My Lords, in a tiny way this is a historic occasion: it is the first time in my recall that I diverge ever so slightly from the view of my noble friend Lord Morgan, and it is on the issue of the relevance and applicability of referendums. It is clear from what several noble Lords have said that bruises are borne as a result of the fact that we in this country having recently been through a referendum—indeed, I have not only bruises but scars to show for the experience. Nevertheless, the reality is that in a parliamentary democracy referendums are justifiable when there is a proposal to change the way in which we are governed.

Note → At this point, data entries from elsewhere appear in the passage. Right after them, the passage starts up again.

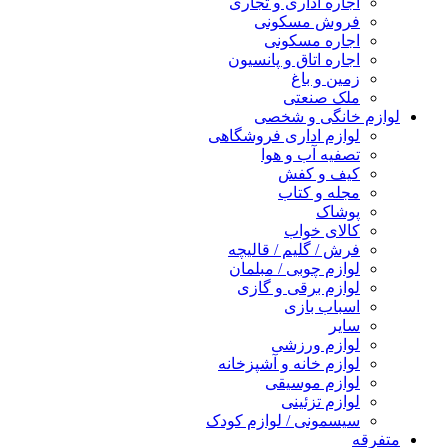
اجاره اداری و تجاری
فروش مسکونی
اجاره مسکونی
اجاره اتاق و پانسیون
زمین و باغ
ملک صنعتی
لوازم خانگی و شخصی
لوازم اداری فروشگاهی
تصفیه آب و هوا
کیف و کفش
مجله و کتاب
پوشاک
کالای خواب
فرش / گلیم / قالیچه
لوازم چوبی / مبلمان
لوازم برقی و گازی
اسباب بازی
سایر
لوازم ورزشی
لوازم خانه و آشپزخانه
لوازم موسیقی
لوازم تزئینی
سیسمونی / لوازم کودک
متفرقه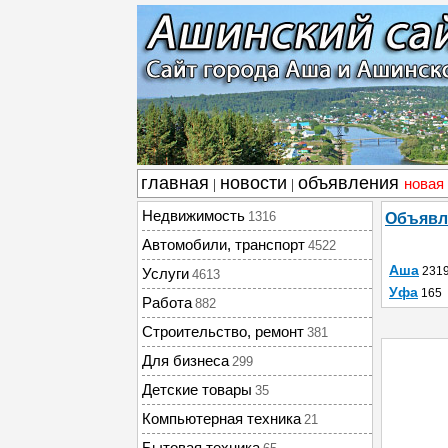
главная
новости
объявления
новая
|
|
Недвижимость
1316
Объявл
Автомобили, транспорт
4522
Аша
231
Услуги
4613
Уфа
165
Работа
882
Строительство, ремонт
381
Для бизнеса
299
Детские товары
35
Компьютерная техника
21
Бытовая техника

That was the basis for the justification of the 23 June referendum, just as it was for those of us who campaigned for a referendum on entry to the European Communities
and those of us who campaigned for referendums on Scottish and Welsh devolution back in 1979 and greeted with satisfaction the proposal in the 1990s that referendums should determine whether a Welsh Assembly and a Scottish Parliament were introduced. The same joy stirred our hearts when we saw an enacted proposal for referendums to determine whether major conurbations in England should have elected mayors. I use these references only to demonstrate the realism and the relevance of using referendums when there is a proposal to change the way in which a democracy or part of a democracy is governed.
Such is the case if there is a proposal to offer to the Welsh Assembly the power to levy income tax. That would profoundly change the way in which Wales was governed. It is on that basis that there is a straightforward justification for a referendum on such a fundamental constitutional and economic decision that has immense social, commercial and personal implications for every family, every community, every business and every employee in the whole of Wales.

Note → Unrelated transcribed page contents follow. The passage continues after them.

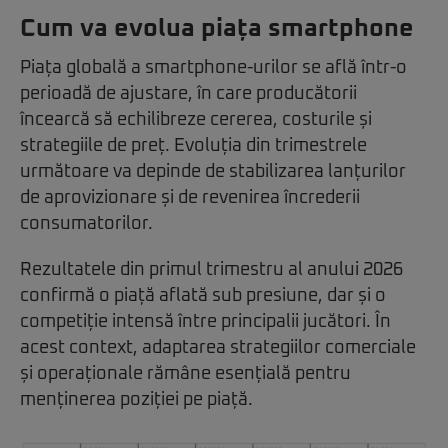
Cum va evolua piața smartphone
Piața globală a smartphone-urilor se află într-o
perioadă de ajustare, în care producătorii
încearcă să echilibreze cererea, costurile și
strategiile de preț. Evoluția din trimestrele
următoare va depinde de stabilizarea lanțurilor
de aprovizionare și de revenirea încrederii
consumatorilor.
Rezultatele din primul trimestru al anului 2026
confirmă o piață aflată sub presiune, dar și o
competiție intensă între principalii jucători. În
acest context, adaptarea strategiilor comerciale
și operaționale rămâne esențială pentru
menținerea poziției pe piață.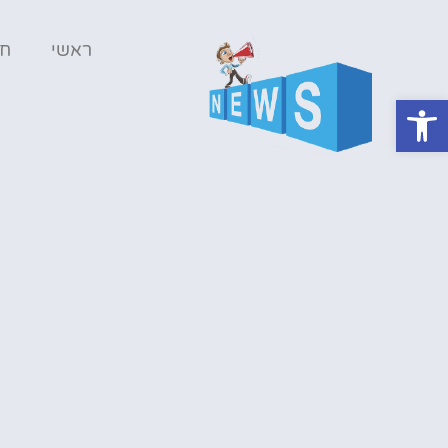
ראשי
ח
פתח סרגל נגישות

Left at that, it could be dismissed as an academic, almost arcane argument—but it is not. It is much more prosaic than that. I join with my noble friends in objecting to the removal of the undertaking to give a referendum on the issue of the introduction of income tax-raising powers for the Welsh Assembly. That undertaking was not only given by several political parties representative of and represented in Wales, it was the subject of statute. It remains the subject of statute unless and until this Bill is enacted. For many years—indeed, decades—most political parties offered to the people of Wales the utter reassurance that they would have the final determining word on whether the elected Welsh Assembly is to have the power to levy income tax. Clause 17 should be removed from the Bill to ensure the continuity and integrity of those previous, voluntarily offered undertakings to the people of Wales.
There is a further consideration: we have a model to consider. It has been referred to already. It is, of course, the fact that the Scottish Parliament, from its inception, has had the power to vary income taxation in Scotland and has never seriously considered—let alone debated or proposed—in any formal manner such a variation. Why is that? Because of the utter unacceptability and impracticality of such an idea, even for a substantially devolved institution in a unitary state. I will certainly give way in a moment but will just finish this particular reference. The proposal that the Welsh Assembly should have this additional power in the absolutely certain and cynical knowledge that it would not be exercised is like offering me a car with the capacity to travel at 200 miles per hour and I buy it in the knowledge that the speed limit in the United Kingdom is 70 miles per hour.